• PROVIDED RECORDS
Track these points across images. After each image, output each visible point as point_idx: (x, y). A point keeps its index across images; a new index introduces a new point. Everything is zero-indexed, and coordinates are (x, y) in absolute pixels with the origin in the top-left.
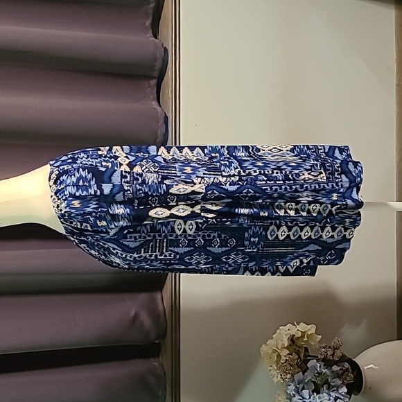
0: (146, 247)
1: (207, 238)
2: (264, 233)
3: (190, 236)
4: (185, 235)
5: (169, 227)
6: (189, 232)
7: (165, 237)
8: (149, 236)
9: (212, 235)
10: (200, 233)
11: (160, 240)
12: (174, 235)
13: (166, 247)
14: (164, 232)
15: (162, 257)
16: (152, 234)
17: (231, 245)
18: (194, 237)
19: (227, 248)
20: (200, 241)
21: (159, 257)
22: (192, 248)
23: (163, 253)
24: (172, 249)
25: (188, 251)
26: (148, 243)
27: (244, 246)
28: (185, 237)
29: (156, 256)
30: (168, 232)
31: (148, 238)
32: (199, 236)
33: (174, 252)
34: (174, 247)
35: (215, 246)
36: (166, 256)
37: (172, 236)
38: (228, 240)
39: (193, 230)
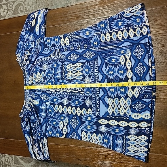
0: (52, 53)
1: (75, 46)
2: (99, 39)
3: (67, 46)
4: (66, 46)
5: (59, 43)
6: (67, 44)
7: (58, 48)
8: (52, 48)
9: (76, 44)
10: (71, 44)
11: (57, 49)
12: (62, 46)
13: (60, 52)
14: (58, 46)
15: (59, 58)
16: (53, 47)
17: (86, 48)
18: (69, 46)
19: (84, 50)
20: (72, 48)
21: (58, 58)
22: (70, 52)
23: (59, 56)
24: (62, 53)
25: (68, 54)
26: (52, 51)
27: (91, 47)
28: (66, 47)
29: (57, 57)
30: (59, 45)
31: (52, 49)
32: (71, 45)
33: (63, 55)
34: (63, 52)
35: (79, 49)
36: (60, 57)
37: (61, 47)
38: (84, 45)
39: (69, 43)
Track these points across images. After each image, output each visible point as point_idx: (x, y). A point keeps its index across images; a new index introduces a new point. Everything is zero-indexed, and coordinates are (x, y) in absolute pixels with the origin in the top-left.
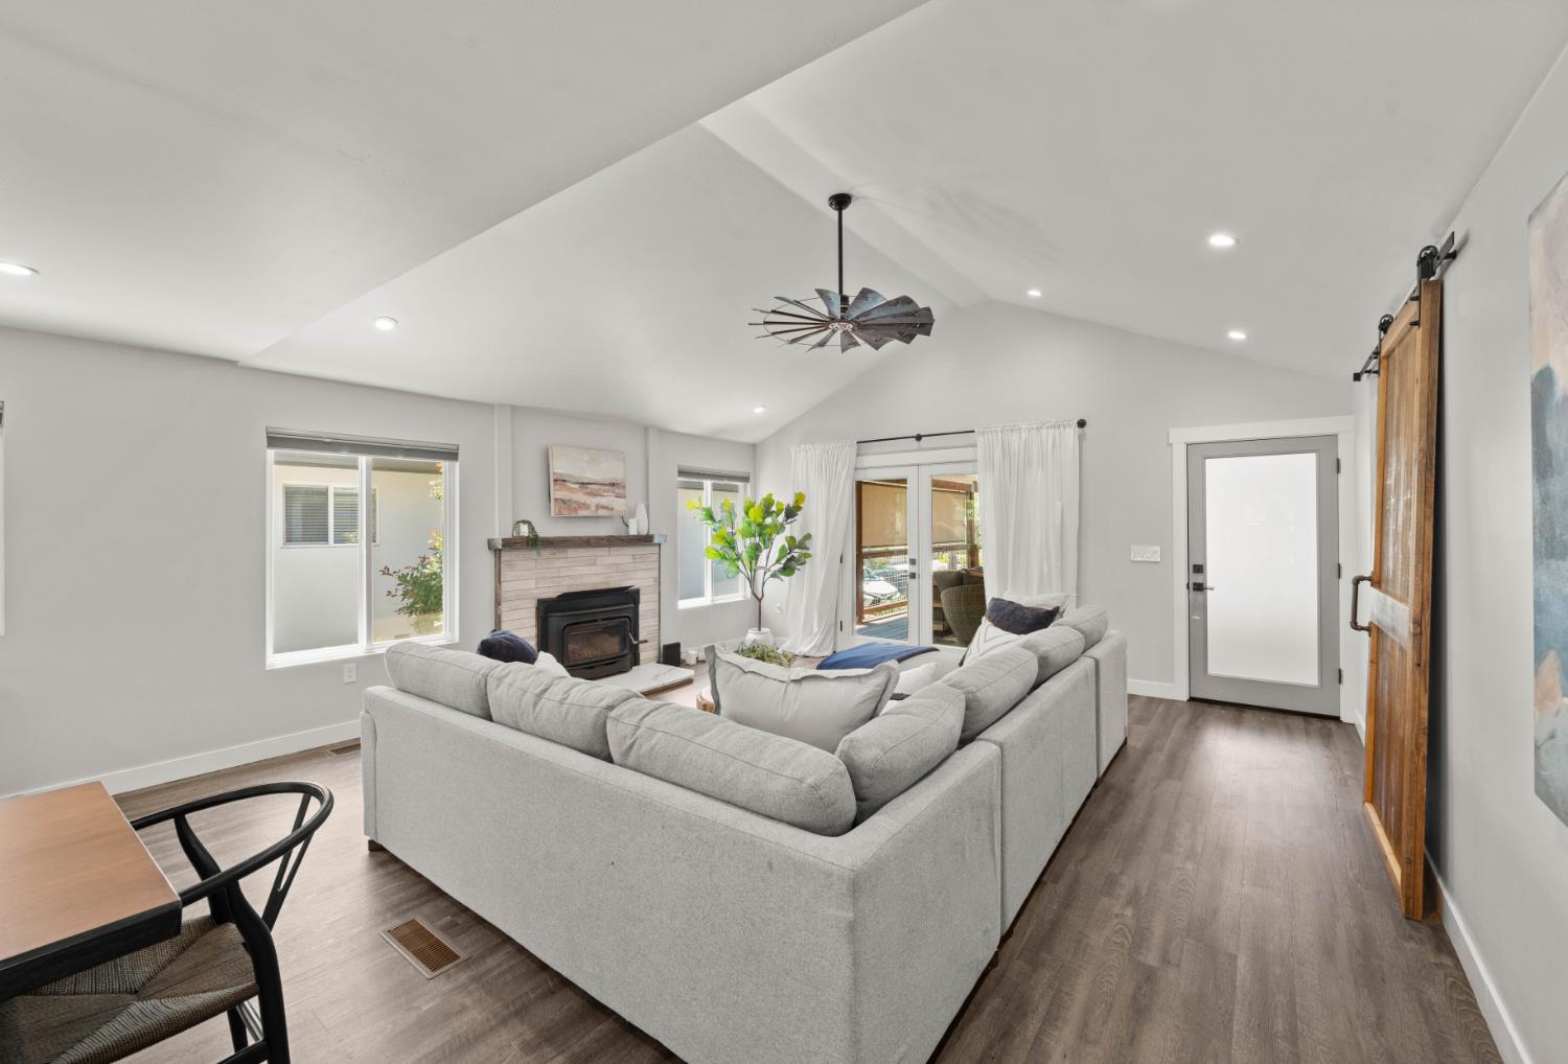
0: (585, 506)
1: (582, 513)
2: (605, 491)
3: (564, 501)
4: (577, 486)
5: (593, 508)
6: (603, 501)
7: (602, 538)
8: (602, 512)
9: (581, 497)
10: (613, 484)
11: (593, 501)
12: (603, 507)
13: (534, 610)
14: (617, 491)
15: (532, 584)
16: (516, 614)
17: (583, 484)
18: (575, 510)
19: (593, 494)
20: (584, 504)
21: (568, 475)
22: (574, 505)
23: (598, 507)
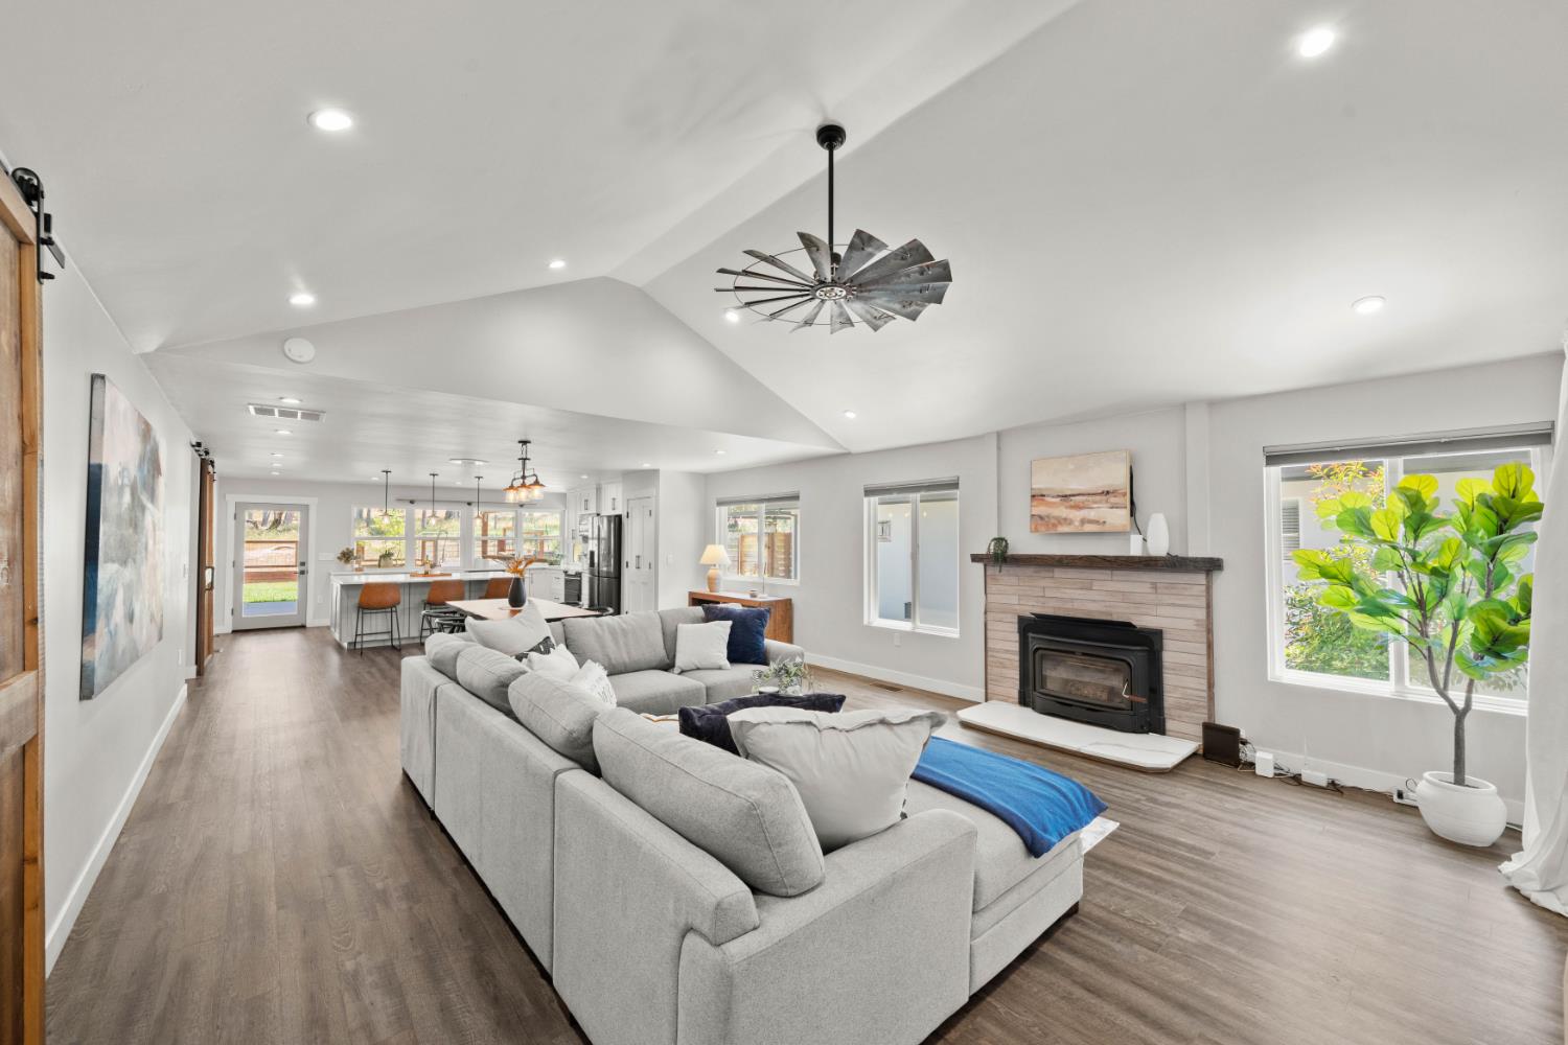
0: (1067, 521)
1: (1061, 529)
2: (1095, 502)
3: (1041, 518)
4: (1058, 500)
5: (1077, 524)
6: (1092, 514)
7: (1081, 558)
8: (1088, 528)
9: (1062, 512)
10: (1108, 492)
11: (1076, 515)
12: (1091, 522)
13: (1016, 626)
14: (1113, 500)
15: (1014, 600)
16: (1001, 626)
17: (1066, 496)
18: (1054, 526)
19: (1078, 507)
20: (1065, 519)
21: (1047, 489)
22: (1053, 521)
23: (1083, 522)
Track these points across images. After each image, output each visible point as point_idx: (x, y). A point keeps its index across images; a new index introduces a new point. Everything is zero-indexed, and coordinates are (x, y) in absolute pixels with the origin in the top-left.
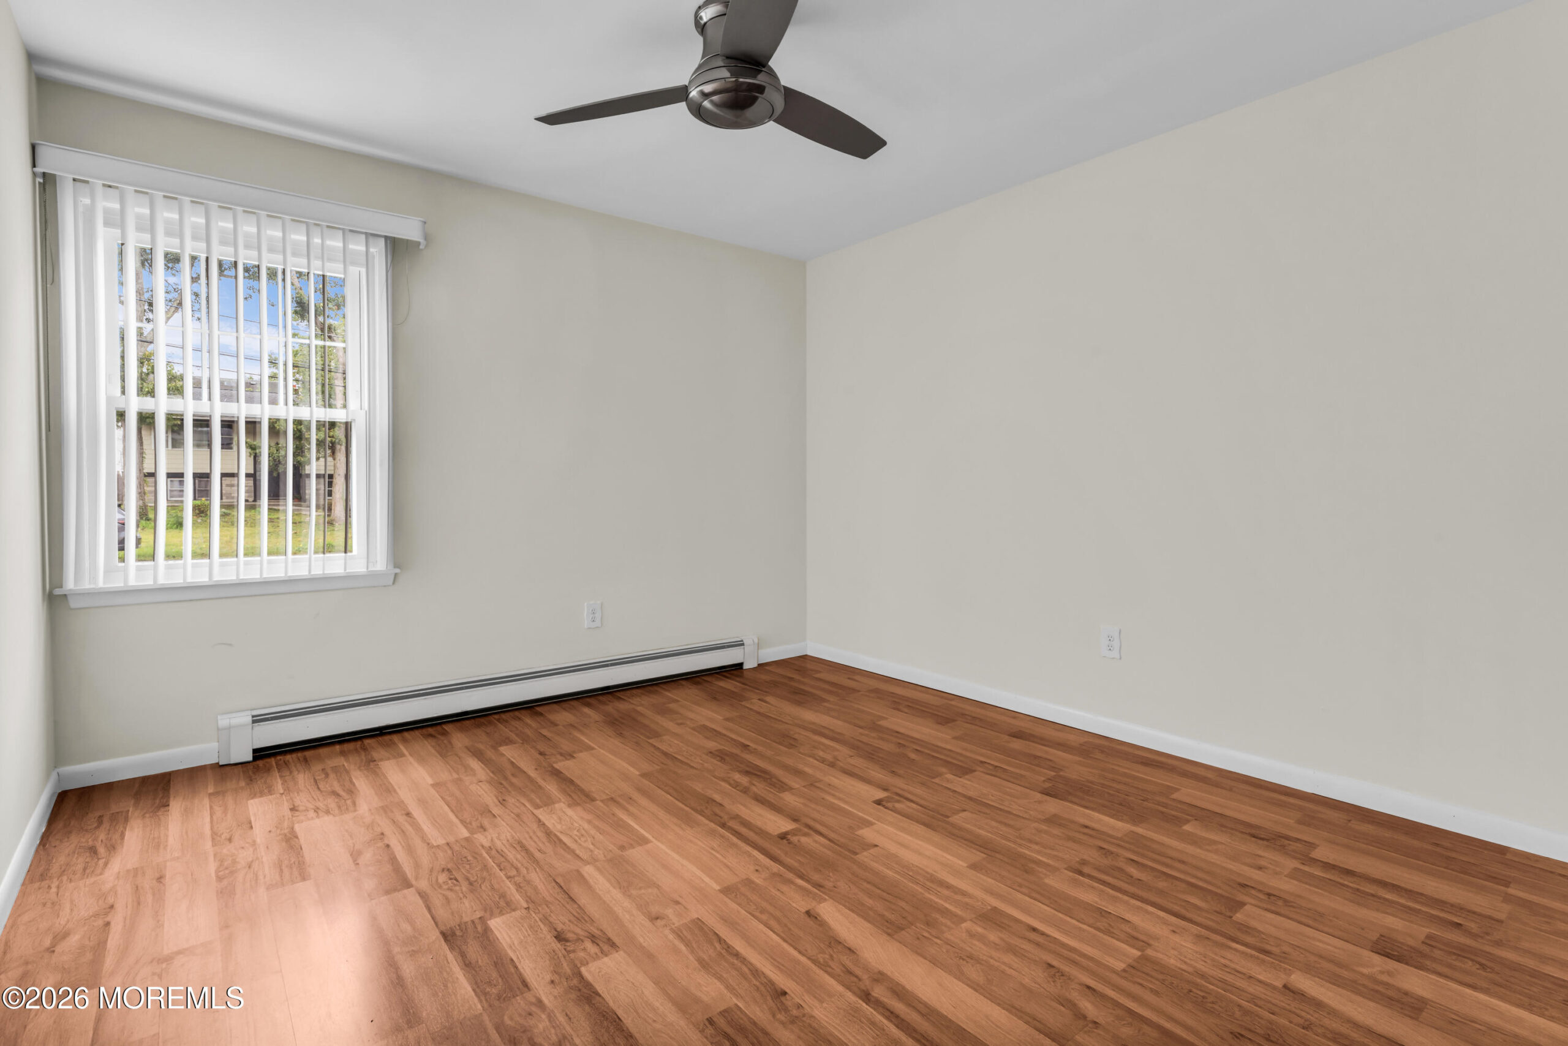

• WORK INSTRUCTIONS
Swap "absolute pixels" for "raw pixels" in the items, starting at their first line and stopping after the line containing "6: (189, 232)", and write those lines out with nothing else changed. Leave the pictures out.

• PROBLEM SOLUTION
Track these points across images. After each image, output each visible point as point_idx: (x, y). A point keeps its index across images; a new index introduces a new point. Everything is zero-indexed, and coordinates are (x, y) in raw pixels with the origin in the top-left.
0: (146, 247)
1: (207, 238)
2: (264, 233)
3: (190, 236)
4: (185, 235)
5: (169, 227)
6: (189, 232)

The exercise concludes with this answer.